Assigned task>
In the material below, reproduce word for word everything from the line containing "What is the difference" through the end of the material, leaving out the pictures.

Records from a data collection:
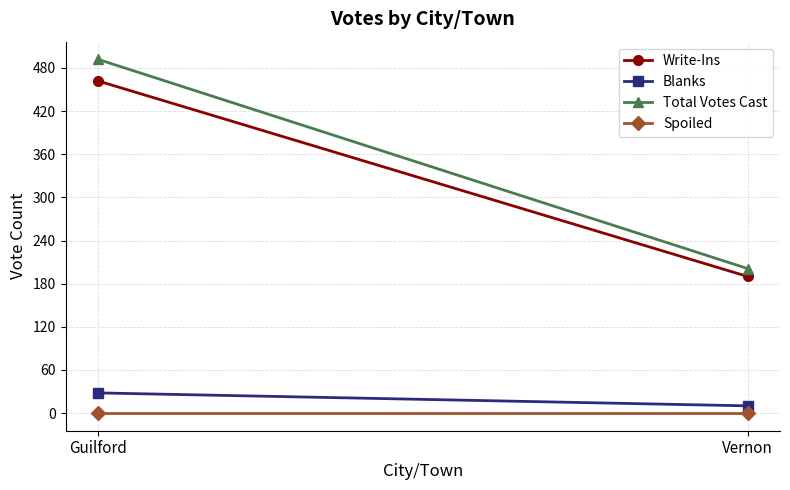

What is the lowest value of the Write-Ins series?

190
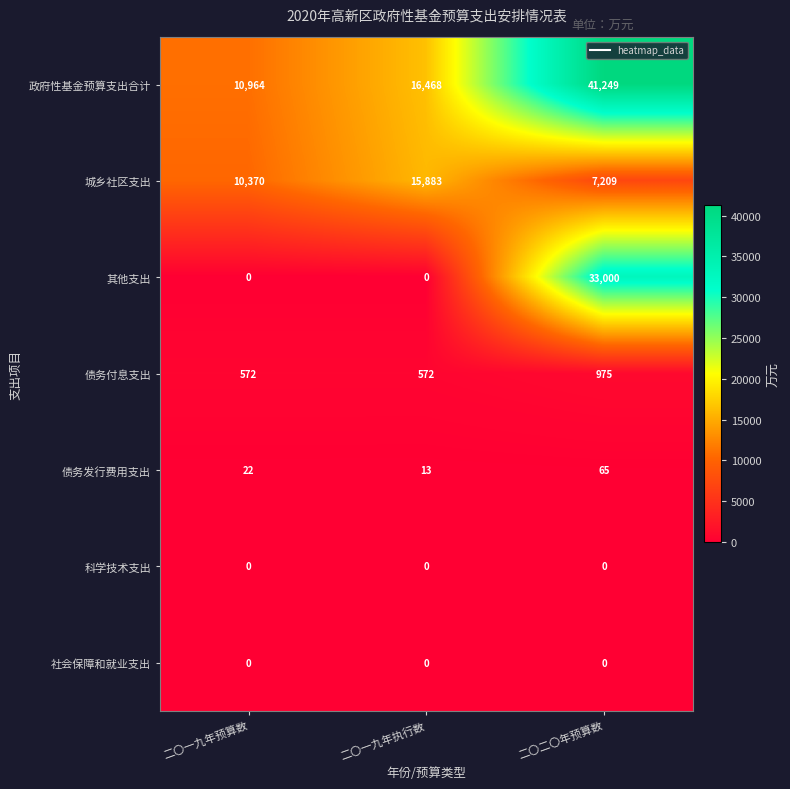

Count the number of data series in this chart.

7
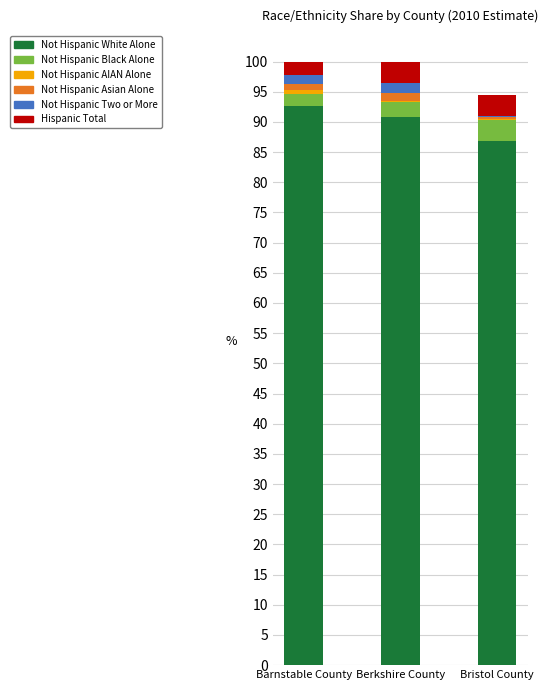

What is the maximum value for Not Hispanic White Alone?

92.6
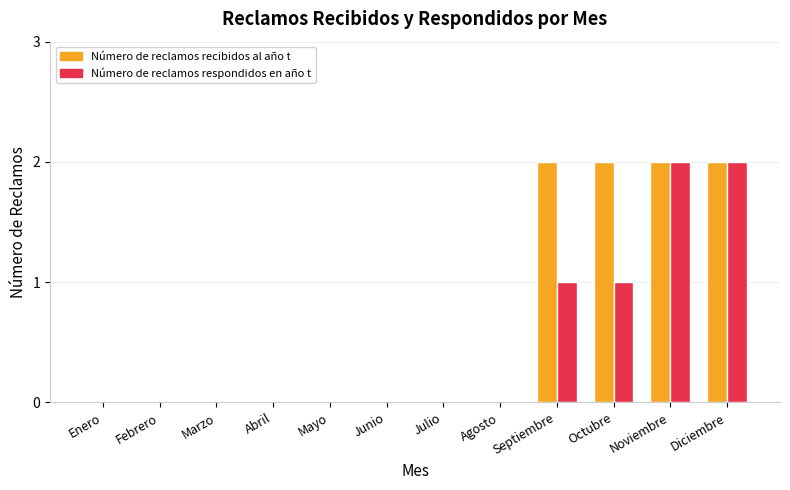

The Número de reclamos respondidos en año t series shows -1 at Agosto. True or false?

False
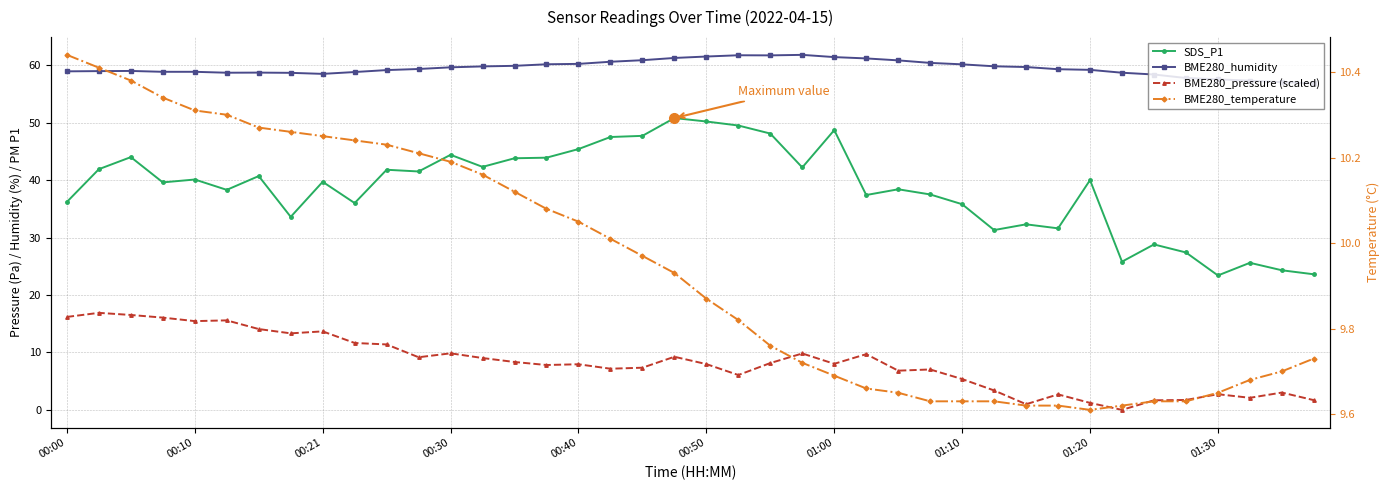

At how many categories does at least one series exceed 27?

40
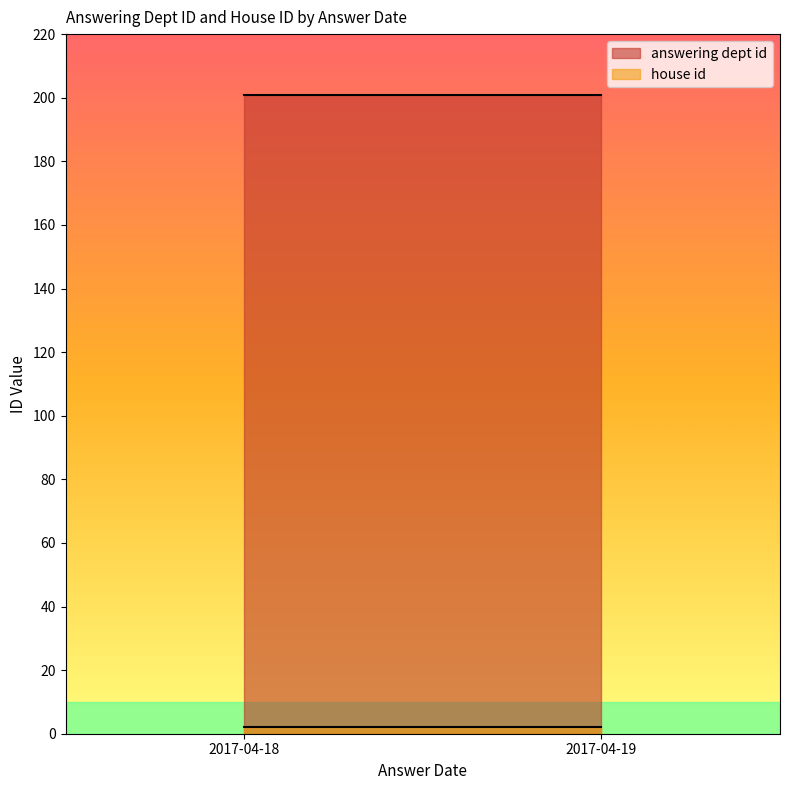

What is the difference between the highest and lowest values at 2017-04-19?

199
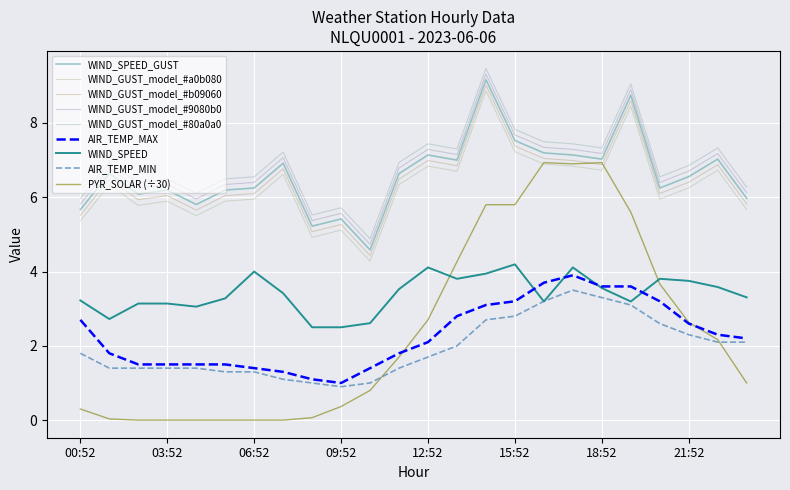

What is the value of the AIR_TEMP_MAX point at the 17th from the left?

3.7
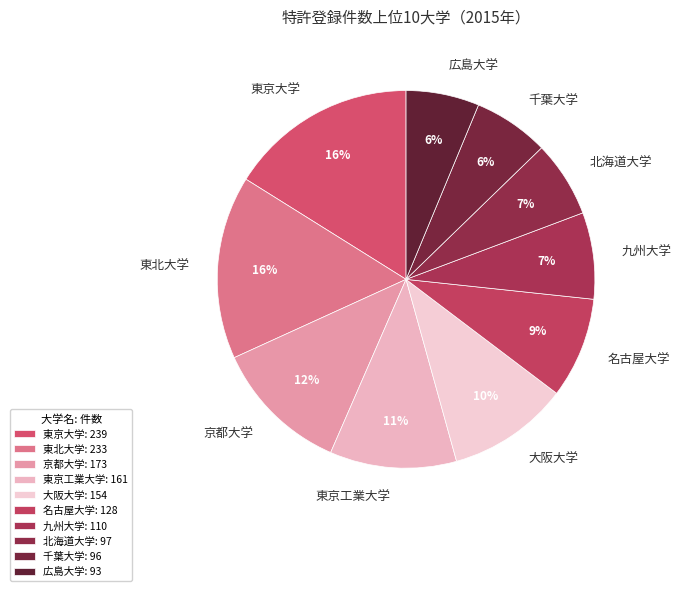

How many slices are in this pie chart?

10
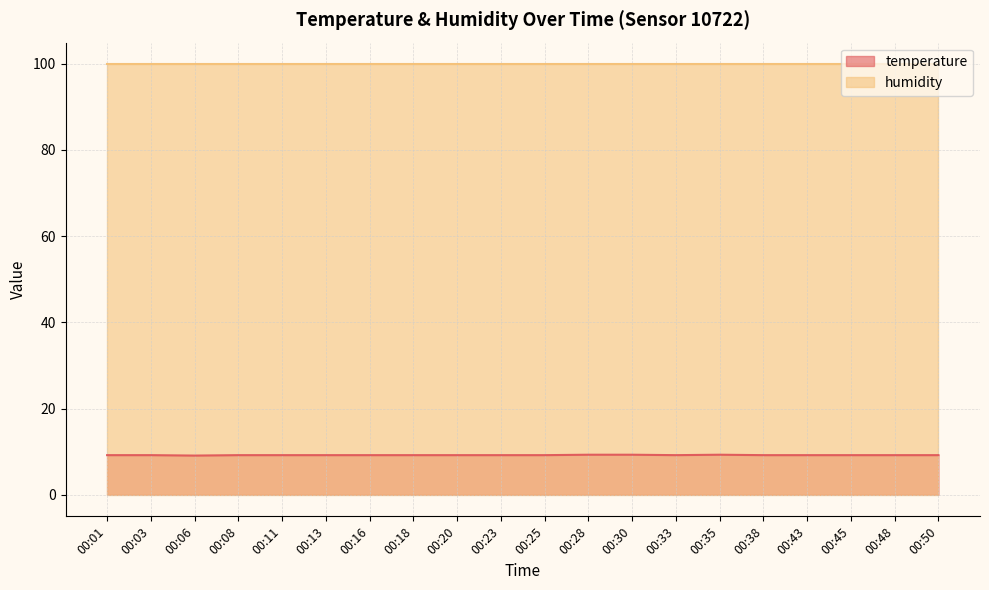

Is it true that the value at 00:25 is 2.2?

False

Exercise solution>
What is the difference between the highest and lowest values at 2017-04-19?

199

What is the value of the AIR_TEMP_MAX point at the 17th from the left?

3.7

How many slices are in this pie chart?

10

Is it true that the value at 00:25 is 2.2?

False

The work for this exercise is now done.